My mother leads us in a prayer and we get disapproving looks from just about the entire restaurant. Apparently, hipsters have never seen people pray. She ends the verse with, “we love you.” Without saying it aloud, we all know whom she is talking about and I know that we are all feeling the same way too.
Upon parting ways we all embrace each other longer and harder than I think most families hug one another. You don’t realize what you’ve got until it’s gone. Even worse, you don’t realize that it is possible for your world to fall apart until the day your dad jumps off a building.

During the summer, the city is usually not the place you want to be. Between all the bustling people, the taxis and the humidity the place is a walking sauna. Today is different. There’s a slight breeze and it is early enough that most people are still in church services. I decide to walk home. The sun is out and the rays seem to warm me from the inside out. Two blocks in I regret my decision to wear my worn-in jeans. Although they’re not skin tight the thick denim traps the heat. It has been a long time since I last wore these pants and I check the pockets. One of the greatest wonders is finding pieces of your past in an old pair of jeans. Of course finding a twenty-dollar bill is also acceptable.

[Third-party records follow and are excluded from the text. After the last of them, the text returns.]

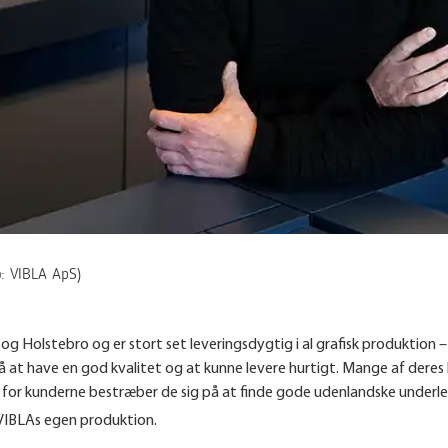
o: VIBLA ApS)
og Holstebro og er stort set leveringsdygtig i al grafisk produktion –
 på at have en god kvalitet og at kunne levere hurtigt. Mange af deres
r for kunderne bestræber de sig på at finde gode udenlandske underl
 VIBLAs egen produktion.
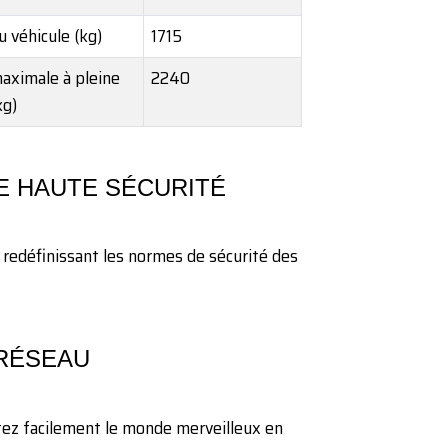
 véhicule (kg)
1715
aximale à pleine
2240
kg)
E HAUTE SÉCURITÉ
e, redéfinissant les normes de sécurité des
 RÉSEAU
ez facilement le monde merveilleux en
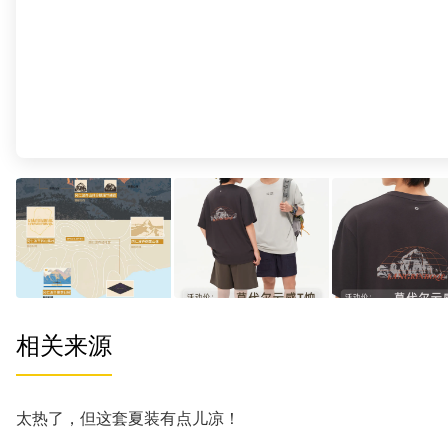
相关来源
太热了，但这套夏装有点儿凉！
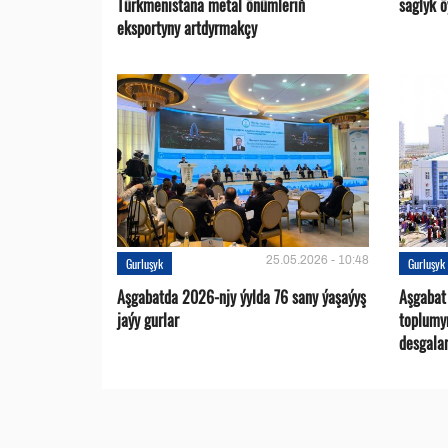
Türkmenistana metal önümleriň
saglyk ö
eksportyny artdyrmakçy
25.05.2026 - 10:48
Gurluşyk
Gurluşyk
Aşgabatda 2026-njy ýylda 76 sany ýaşaýyş
Aşgabat
jaýy gurlar
toplumy
desgalar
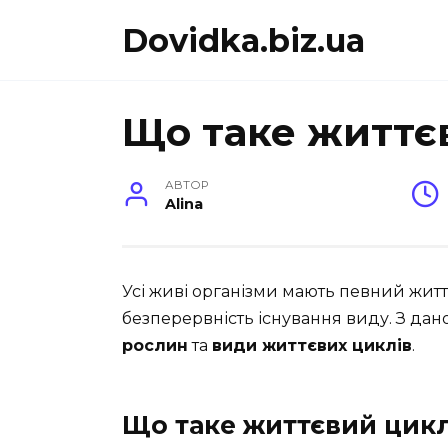
Перейти
Dovidka.biz.ua
до
вмісту
Що таке життє
АВТОР
Alina
Усі живі організми мають певний жит
безперервність існування виду. З даної
рослин
та
види життєвих циклів
.
Що таке життєвий цик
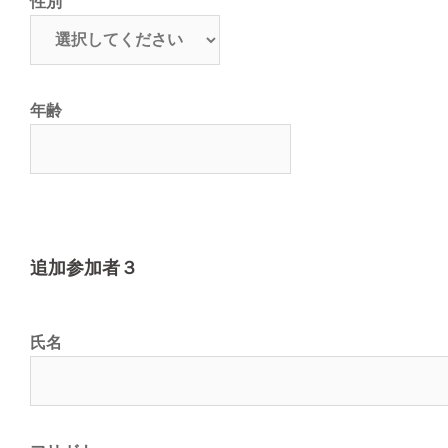
性別
年齢
追加参加者３
氏名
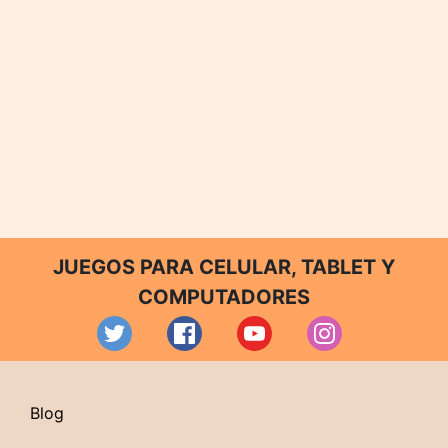
JUEGOS PARA CELULAR, TABLET Y
COMPUTADORES
Blog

Upon feeling the ripped edges I immediately think better of my decision. I hope if I keep walking I can put the whole thing out of my head. Walking feels like a bad decision. Monstrous buildings surround me. I can’t look at skyscrapers anymore. I can’t look because every time I do, I see someone falling.
Finally, I decide it is time. There’s a magical little park on my way home and I stop in front of the pond. It is if I can feel that piece of damaged stationery burning in my pocket.

Acknowledgment of the things we’ve lost takes time. With a final breath and a silent prayer to the big man upstairs, I open the fated page. The thing is, you can only ignore pain for so long. It’s funny how pain works.